On the National Infrastructure Bank, which made another comeback Friday, Reason’s Robert Poole has written:

Proponents of a National Infrastructure Bank (NIB) present it as a solution to two major problems: insufficient investment in transportation (and other) infrastructure and poorly targeted (read politicized) infrastructure spending. It is plausible that some version of an infrastructure bank could help address both problems.

Today, America pays for most public sector transportation infrastructure (e.g., highways) out of current cash flow. Shifting to a model that finances that investment would be a way to do a large one-time catch-up, even if there was no significant increase in the ongoing cash flow. But if the investment was in major projects that generated net new revenues (e.g., from tolls or other new user fees), then total investment would increase, in addition to being front-loaded.

Second, if the NIB were set up as a genuine bank, operated on commercial principles, it would fund only projects that met pretty rigorous investment criteria, including well-documented revenues that would repay the bank’s investment. That way the NIB would be a going concern, like state revolving loan funds for infrastructure. As a national entity, the bank should be chartered to concentrate on projects too large to be readily funded by a state department of transportation, projects involving multi-state corridors, etc.
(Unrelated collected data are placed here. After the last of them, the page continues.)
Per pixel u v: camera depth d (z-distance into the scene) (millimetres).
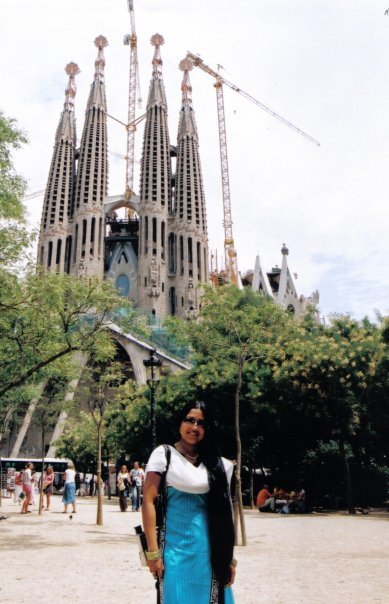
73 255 138250
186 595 3797
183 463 4219
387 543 15328
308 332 39469
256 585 9266
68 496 26766
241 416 35750
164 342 92688
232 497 4316
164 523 4086
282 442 37125
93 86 154000
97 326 19391
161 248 137625
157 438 42125
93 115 150250
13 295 18234
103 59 158375
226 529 4086
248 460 37781
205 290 20859
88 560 12133
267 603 7918
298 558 12445
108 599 8242
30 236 18844
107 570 10859
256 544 15102
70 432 63594
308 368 31781
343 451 31391
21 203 19797
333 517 26234
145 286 133250
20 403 35031
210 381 33938
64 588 9086
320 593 8617
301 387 32156
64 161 147750
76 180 146500
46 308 18500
So this whole set of factors would target the investments to projects with high ratios of benefits to costs.

These ideas come as part of Obama’s “Rebuild America Partnership,” a program that aims to spend $40 billion in public money repairing roads and bridges, which the president featured in his State of the Union address. President Obama claimed the infrastructure spending would boost the economy and create jobs, although the White House cannot provide an estimate on how many.

However, as a Reason paper, Ensuring Productive Investment in Transportation Infrastructure stated: “Research shows that this kind of ‘job creation’ seldom involves real economic growth; it simply redistributes resources from one use or location to another use or location.”

More importantly, infrastructure funding should be focused on improving the mobility of people and goods. Road, port and aviation projects should be selected for funding based on how much they’ll improve mobility, not on how many jobs they’ll create. As Poole recently wrote about the president’s “Fix-it-First” plan to repair roads and bridges, all road repairs aren’t created equal and transportation spending needs to increasingly focus on cost-benefit analysis:

…the Federal Highway Administration runs an array of capital investment strategies through its detailed models to identify investments whose benefits exceed their costs. Were fix-it-first a sensible national policy, these models should identify most or all justified highway and bridge investment as “rehabilitation,” rather than as “capacity expansion and enhancement.” But the actual results of this analysis are strikingly different…A national policy of fix-it-first would misallocate resources very significantly, even if there were a federal funding source available for it.